-- Items from a data source --
════════════════════
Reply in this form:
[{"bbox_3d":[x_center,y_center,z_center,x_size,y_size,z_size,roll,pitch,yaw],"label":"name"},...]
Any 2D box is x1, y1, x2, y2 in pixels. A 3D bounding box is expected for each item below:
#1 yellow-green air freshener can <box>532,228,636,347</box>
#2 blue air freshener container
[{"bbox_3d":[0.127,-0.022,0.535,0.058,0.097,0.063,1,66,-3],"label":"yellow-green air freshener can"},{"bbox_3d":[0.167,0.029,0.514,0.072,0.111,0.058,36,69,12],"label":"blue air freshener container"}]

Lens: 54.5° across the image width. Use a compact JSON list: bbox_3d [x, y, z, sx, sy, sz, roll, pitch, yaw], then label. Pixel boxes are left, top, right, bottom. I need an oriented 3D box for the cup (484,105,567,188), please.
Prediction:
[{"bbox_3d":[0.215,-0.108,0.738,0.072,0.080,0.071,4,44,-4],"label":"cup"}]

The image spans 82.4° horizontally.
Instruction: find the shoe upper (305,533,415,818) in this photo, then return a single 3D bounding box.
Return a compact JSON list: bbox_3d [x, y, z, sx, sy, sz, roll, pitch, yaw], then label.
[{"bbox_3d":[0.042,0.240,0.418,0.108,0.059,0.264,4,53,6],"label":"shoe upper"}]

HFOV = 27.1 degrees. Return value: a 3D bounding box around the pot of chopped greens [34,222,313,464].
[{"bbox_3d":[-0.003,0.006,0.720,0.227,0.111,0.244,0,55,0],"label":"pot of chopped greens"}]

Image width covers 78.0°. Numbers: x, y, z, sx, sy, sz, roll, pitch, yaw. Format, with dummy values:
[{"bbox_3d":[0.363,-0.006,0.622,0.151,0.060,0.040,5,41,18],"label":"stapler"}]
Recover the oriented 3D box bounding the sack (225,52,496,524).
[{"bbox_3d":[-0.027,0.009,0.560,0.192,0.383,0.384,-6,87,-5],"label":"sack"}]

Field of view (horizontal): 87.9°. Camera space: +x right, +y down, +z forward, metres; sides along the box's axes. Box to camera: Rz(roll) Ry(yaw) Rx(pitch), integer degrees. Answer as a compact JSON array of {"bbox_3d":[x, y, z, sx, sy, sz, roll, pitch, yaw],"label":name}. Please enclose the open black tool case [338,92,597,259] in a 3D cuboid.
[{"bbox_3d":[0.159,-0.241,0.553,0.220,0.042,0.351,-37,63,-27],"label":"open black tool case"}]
════════════════════
Each line of the entries where the string "this" occurs should be shown.

Reply in this form:
Instruction: find the shoe upper (305,533,415,818) in this photo, then return a single 3D bounding box.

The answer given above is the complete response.